Die Angst vor dem Tag war schnell verflogen: Karola Adami und ihre Tochter ((hinten, Mitte) mit Gunter Demnig in Rheidt.

  1. Karola Adami wurde als 19-Jährige verhaftet und konnte aus dem Lager nach Leverkusen fliehen.
  2. Der Künstler Gunter Demnig hat schon fast 75.000 Stolpersteine als Erinnerung an Nazi-Opfer verlegt.
  3. Georg Langen forscht seit Jahren mit seinen Schülern zu den Jahren des Terrors in Niederkassel.

Niederkassel/Troisdorf – Sie habe vor dem Tag „ein bisschen Angst gehabt“, sagt die alte Dame. „Weil das ja alles wieder hochkommt“: die Geschichte von Verfolgung und Inhaftierung, von Lebensgefahr und Flucht der Karola Adami, die als Karola Stern geboren wurde. Sie hat den Naziterror überlebt, seit gestern erinnert ein Stolperstein an ihre Kindheit in der Rheidter Oberstraße.

„Es gibt noch Nazis, die stecken dir das Haus an“

Mit eineinhalb Jahren war sie aus einem Waisenhaus in Köln dort in Pflege gegeben worden. „Ich war schon katholisch, als ich dort hinkam“ , erzählt die alte Dame. Ein Lehrer an der Volksschule aber fand heraus, dass ihre Mutter Jüdin gewesen war. Das reichte aus, um verfolgt zu werden.

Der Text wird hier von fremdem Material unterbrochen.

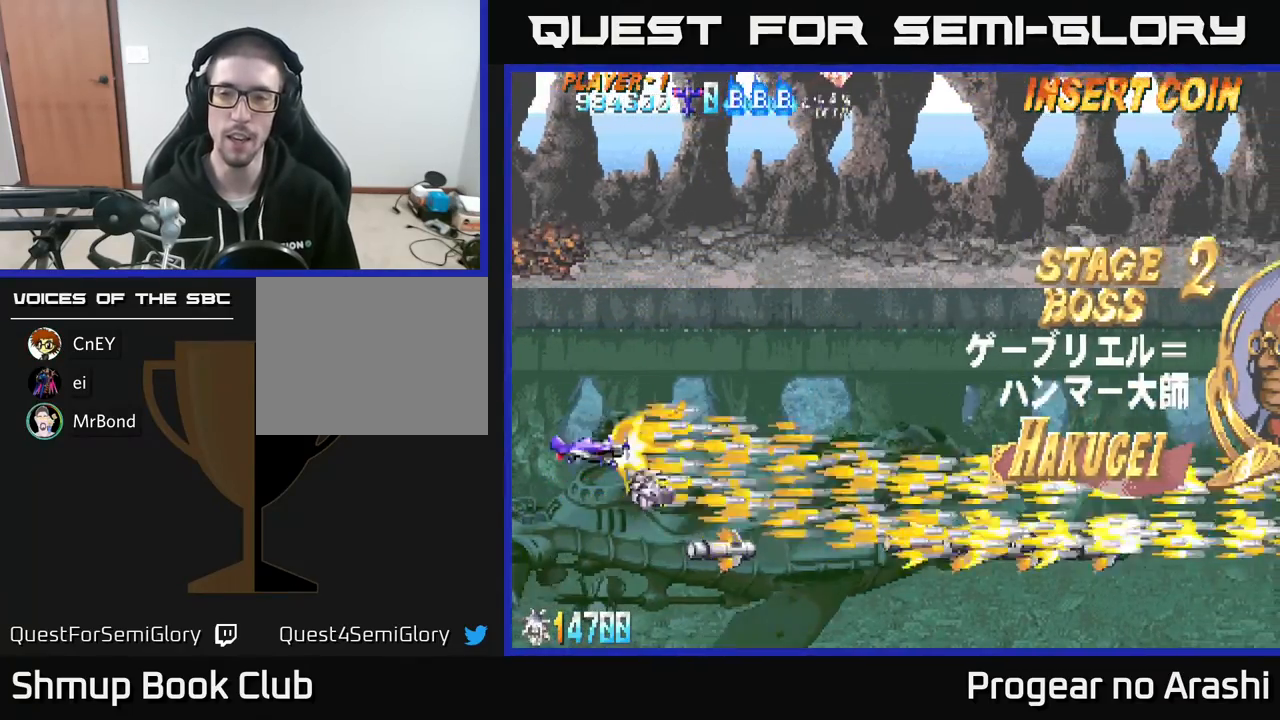
{"buttons": ["X", "DPAD_LEFT"], "left_stick": "center", "events": [[67, "DPAD_UP", "up"], [367, "DPAD_LEFT", "down"]]}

Das Haus ihrer Kindheit und die Pflegefamilie zeigt Karola Adami (hier mit Georg Langen) im Niederkasseler Heft von 1998.

„Im Telefonbuch“ habe er sie gefunden, erzählte Georg Langen vor dem Gebäude der Kreissparkasse, das heute am Platz des kleinen Hauses steht. Als Lehrer am Kopernikus-Gymnasium forscht er seit Jahren mit seinen Schülern zu den Jahren des Terrors in Niederkassel. „Verschreckt“ habe Karola Adami damals auf seinen Anruf reagiert, für eine Ausstellung im Rathaus schützte sie sich mit dem Namen Elisabeth Schindler. „Es gibt noch Nazis, die stecken dir das Haus an“, sei sie damals gewarnt worden, erzählt die rüstige 94-Jährige.

Sie überlebte, weil andere sie versteckten und versorgten

Aber: „Es waren nicht alle Nazis“, betont sie. Nicht die Mitglieder des Kirchenchors, die sie versteckten und mit Essen versorgten. Nicht der Schwager aus der Pflegefamilie, der zwar die braune Uniform trug, sie aber trotzdem beschützte. Und auch nicht der Ordnungsamtsleiter, der ihre Akte vor dem NS-Bürgermeister verbarg. „Sonst wäre ich schon mit dem ersten Transport deportiert worden.“

„Einen Fehler ausgebügelt“ hat die Verlegung eines Steines für Benno Levy an der Mondorfer Oberdorfstraße.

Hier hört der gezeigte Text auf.